Cathrin Brisken, MD, PhD
Associate Professor of Life Sciences, Swiss Federal Institute of Technology, Lausanne (EPFL)
Co-Director, International Cancer Prevention Institute
ABSTRACT
Hormones control breast development and function and impinge on breast carcinogenesis. Seventy-five percent of breast cancers are estrogen receptor a positive (ER+) and hormone exposures impact on development and progression of these tumors. Research on these tumors is hampered by lack of adequate in vivo models; cell line xenografts require non-physiological hormone supplements, and patient-derived xenografts (PDXs) are hard to establish. We show that the traditional grafting of ER+ tumor cells into mammary fat pads induces TGFb /SLUG signaling and basal differentiation when they require low SLUG levels to grow in vivo.
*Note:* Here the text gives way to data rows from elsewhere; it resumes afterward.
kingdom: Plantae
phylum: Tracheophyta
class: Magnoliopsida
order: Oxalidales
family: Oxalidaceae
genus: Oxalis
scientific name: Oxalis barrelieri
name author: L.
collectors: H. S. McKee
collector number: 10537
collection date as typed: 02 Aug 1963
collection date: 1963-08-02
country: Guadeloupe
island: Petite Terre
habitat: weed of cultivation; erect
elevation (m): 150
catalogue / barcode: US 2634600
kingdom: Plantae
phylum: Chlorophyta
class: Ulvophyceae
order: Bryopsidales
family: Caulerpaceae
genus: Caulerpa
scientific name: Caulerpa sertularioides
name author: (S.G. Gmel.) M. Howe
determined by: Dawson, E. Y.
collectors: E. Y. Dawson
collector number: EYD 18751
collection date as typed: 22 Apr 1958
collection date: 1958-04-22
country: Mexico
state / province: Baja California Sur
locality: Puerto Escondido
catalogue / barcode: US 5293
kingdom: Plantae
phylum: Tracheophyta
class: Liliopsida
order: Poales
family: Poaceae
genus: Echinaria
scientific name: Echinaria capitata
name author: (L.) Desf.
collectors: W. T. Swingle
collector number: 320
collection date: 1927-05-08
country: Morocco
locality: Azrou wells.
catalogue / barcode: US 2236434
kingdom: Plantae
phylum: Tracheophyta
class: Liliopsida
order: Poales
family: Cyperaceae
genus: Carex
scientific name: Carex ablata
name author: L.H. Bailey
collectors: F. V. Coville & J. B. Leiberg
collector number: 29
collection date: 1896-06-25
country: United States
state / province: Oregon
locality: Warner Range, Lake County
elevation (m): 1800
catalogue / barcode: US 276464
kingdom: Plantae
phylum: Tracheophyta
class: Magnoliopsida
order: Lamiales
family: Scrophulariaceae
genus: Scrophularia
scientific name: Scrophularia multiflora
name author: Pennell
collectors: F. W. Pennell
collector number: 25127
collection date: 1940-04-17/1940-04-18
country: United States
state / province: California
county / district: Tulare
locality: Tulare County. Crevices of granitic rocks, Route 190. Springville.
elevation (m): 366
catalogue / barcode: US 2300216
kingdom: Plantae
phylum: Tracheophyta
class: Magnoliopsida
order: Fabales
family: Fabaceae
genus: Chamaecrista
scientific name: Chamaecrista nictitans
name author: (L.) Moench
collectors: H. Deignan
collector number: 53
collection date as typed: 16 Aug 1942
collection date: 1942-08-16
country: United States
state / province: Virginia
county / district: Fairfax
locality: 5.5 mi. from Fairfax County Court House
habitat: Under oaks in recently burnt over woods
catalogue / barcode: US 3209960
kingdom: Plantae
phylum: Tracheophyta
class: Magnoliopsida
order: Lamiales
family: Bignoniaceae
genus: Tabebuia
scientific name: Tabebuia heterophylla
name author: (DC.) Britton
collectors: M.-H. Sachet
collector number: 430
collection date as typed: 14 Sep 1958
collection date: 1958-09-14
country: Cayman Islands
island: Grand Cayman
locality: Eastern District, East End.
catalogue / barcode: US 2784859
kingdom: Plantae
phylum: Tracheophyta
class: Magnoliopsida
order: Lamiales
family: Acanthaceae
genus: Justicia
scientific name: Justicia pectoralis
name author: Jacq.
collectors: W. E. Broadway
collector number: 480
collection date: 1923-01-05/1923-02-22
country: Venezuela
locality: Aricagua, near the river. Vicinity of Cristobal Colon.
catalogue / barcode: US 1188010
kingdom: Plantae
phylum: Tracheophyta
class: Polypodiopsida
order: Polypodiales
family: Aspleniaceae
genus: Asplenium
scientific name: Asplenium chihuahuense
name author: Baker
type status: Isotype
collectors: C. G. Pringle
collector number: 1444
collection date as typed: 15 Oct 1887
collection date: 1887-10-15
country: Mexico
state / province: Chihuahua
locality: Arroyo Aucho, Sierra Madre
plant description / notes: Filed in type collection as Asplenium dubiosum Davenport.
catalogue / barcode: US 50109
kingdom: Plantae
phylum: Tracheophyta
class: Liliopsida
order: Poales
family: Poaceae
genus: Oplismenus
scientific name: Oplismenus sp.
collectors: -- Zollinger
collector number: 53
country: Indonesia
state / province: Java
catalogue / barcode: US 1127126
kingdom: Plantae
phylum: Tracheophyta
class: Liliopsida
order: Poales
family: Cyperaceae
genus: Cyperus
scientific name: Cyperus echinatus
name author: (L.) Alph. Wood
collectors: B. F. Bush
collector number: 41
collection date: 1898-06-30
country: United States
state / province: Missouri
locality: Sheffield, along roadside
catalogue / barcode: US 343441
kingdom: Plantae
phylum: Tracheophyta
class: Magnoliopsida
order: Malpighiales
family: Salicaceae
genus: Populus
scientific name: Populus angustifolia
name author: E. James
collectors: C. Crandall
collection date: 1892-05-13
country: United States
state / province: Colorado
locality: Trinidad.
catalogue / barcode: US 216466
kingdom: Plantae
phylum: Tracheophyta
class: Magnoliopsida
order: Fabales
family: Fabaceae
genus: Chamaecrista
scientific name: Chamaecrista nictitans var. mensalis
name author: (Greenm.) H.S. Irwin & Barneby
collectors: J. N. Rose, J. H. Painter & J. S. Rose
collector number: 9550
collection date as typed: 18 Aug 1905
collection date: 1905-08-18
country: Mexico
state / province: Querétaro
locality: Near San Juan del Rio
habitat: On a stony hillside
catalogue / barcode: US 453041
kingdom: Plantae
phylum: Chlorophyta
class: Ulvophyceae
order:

Grafting into the milk ducts suppresses SLUG; ER+ tumor cells develop, like their clinical counterparts, in the presence of physiological hormone levels. Intraductal ER+ PDXs are retransplantable, predictive, and appear genomically stable. The model provides opportunities for translational research and the study of physiologically relevant hormone action in breast carcinogenesis.
SHORT BIO
Dr Cathrin Brisken is internationally recognized for her work on endocrine control of mammary gland development and breast carcinogenesis. She received her MD and PhD degree in Biophysics from the Georg August University of Göttingen, and completed her postdoc in cancer biology with Dr R.A. Weinberg at the Whitehead Institute of Biomedical Research in Cambridge. Dr Brisken’s lab focuses on the cellular and molecular underpinnings of estrogen and progesterone receptor signaling in the breast and the respective roles of these hormones and hormonally active compounds in carcinogenesis. The lab has pioneered in vivo approaches to genetically dissect the role of the reproductive hormones in driving mouse mammary gland development and shown how they control intercellular communication. Dr Brisken’s group has developed ex vivo and humanized mouse models using patient samples to study hormone action in human tissues in normal settings and during disease progression.